While KLM was seen as the bad guy in the whole story, garnering a lot of negative sentiments, AeroMexico was suddenly in everyone’s good books. Therefore, despite the presence of gruesome competition and the heat of the moment, it is imperative that we stay graceful and do not go out with anything that may hurt the sentiments of others. While good banter is always fun, it is necessary to know where to draw the line and take it on the chin like a good sport.
Sponsorship May Not Be as Important as it Once Was
Several brands such as Pepsi and Nike took on various ambush-marketing campaigns to leverage excitement during the World Cup. While the major sponsors such as Coca Cola, Adidas, Budweiser, and VISA earned their share of eyeballs, it was brands like Nike–with visually appealing content on platforms like Vine or Youtube or Paddy Power with their Tweet of Neymar holding a 7UP can after Brazil’s defeat to Germany–that really left a lasting impression on the audience.
The fact that most of these brands were not associated with any one team in particular meant they could go absolutely bananas with the content without fearing a backlash of any sort.
The smaller brands used this opportunity to make a name and we saw several twitter accounts really flourish with good content during this World Cup. However, Adidas showed that all is not lost for official sponsors as it teamed up with likes of Twitter to give fans a behind-the-scenes look into the teams and players that it had sponsored in the World Cup. No wonder, Adidas was one of the few main sponsors that really came out with its flags flying high as it created a value for its audience without restricting them to the same old boring captions and multimedia content.
Localization Combined with Storytelling are Key to Emotional Connection
You may remember the Google commercial where a Pakistani and an Indian friend are reunited for an occasion with the help of technology. The reason the spot connected so well with the audience was because of the element of localization with a strong story behind it.
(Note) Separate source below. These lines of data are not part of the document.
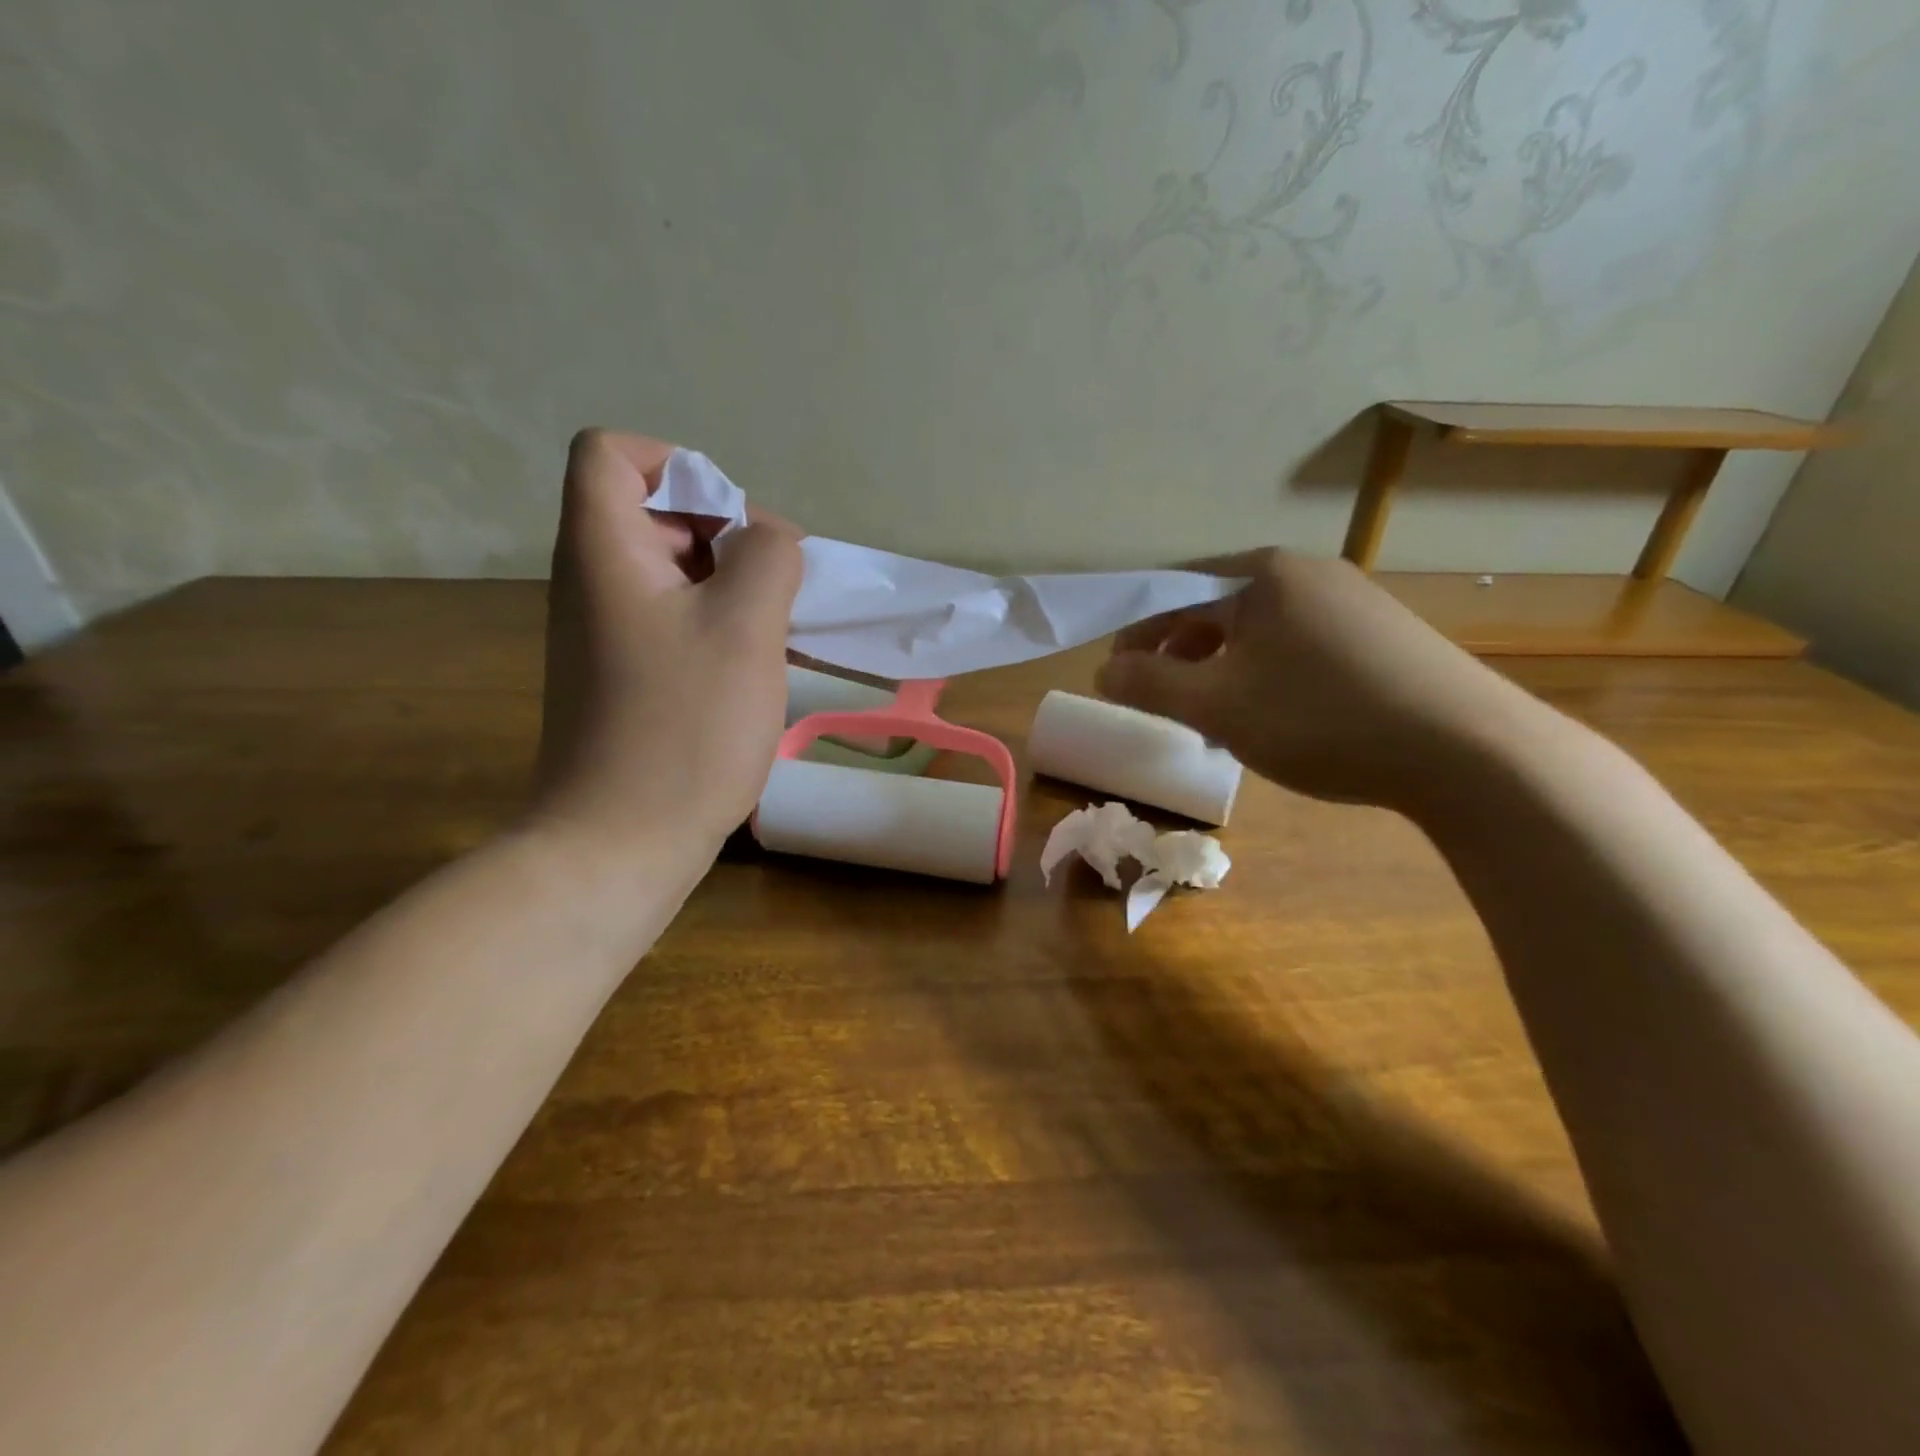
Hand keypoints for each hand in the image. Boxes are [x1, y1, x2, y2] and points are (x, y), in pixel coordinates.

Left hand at [529, 429, 802, 859]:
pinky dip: (723, 627)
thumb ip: (768, 557)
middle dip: (728, 535)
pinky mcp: (629, 678)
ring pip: (677, 573)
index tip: (736, 525)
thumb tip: (768, 541)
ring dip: (736, 587)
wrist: (623, 842)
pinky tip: (763, 666)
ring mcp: (609, 635)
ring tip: (781, 630)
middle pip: (656, 513)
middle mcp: (594, 582)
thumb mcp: (745, 626)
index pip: (612, 454)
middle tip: (778, 588)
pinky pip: (679, 623)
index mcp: (604, 550)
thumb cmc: (684, 727)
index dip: (679, 466)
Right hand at [1096, 550, 1548, 810]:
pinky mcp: (1382, 634)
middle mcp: (1307, 572)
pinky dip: (1265, 675)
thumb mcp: (1217, 705)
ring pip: (1258, 630)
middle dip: (1178, 654)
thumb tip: (1105, 670)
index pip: (1174, 590)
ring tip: (1212, 717)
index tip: (1116, 674)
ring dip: (1220, 668)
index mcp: (1263, 574)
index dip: (1136, 632)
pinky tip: (1272, 716)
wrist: (1468, 750)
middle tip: (1160, 700)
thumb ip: (1149, 684)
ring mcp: (1352, 600)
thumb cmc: (1320, 717)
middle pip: (1217, 608)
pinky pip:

For the World Cup, Coca Cola produced a video titled, “One World, One Game – Brasil (Brazil), Everyone’s Invited – 2014 FIFA World Cup” as an initiative to put behind the problems like racism and discrimination that have plagued the host country, as well as encourage tourism.
The video connected the local event to a strong message through the story portrayed, which lead to people seeing the brand in a totally new light. Picking up a local issue, amplifying it, and building a story out of it, is usually a good recipe for marketing success.
Those were the five key marketing lessons that we picked up from the FIFA World Cup 2014. Do you agree or do you have a lesson of your own? Let us know in the comments!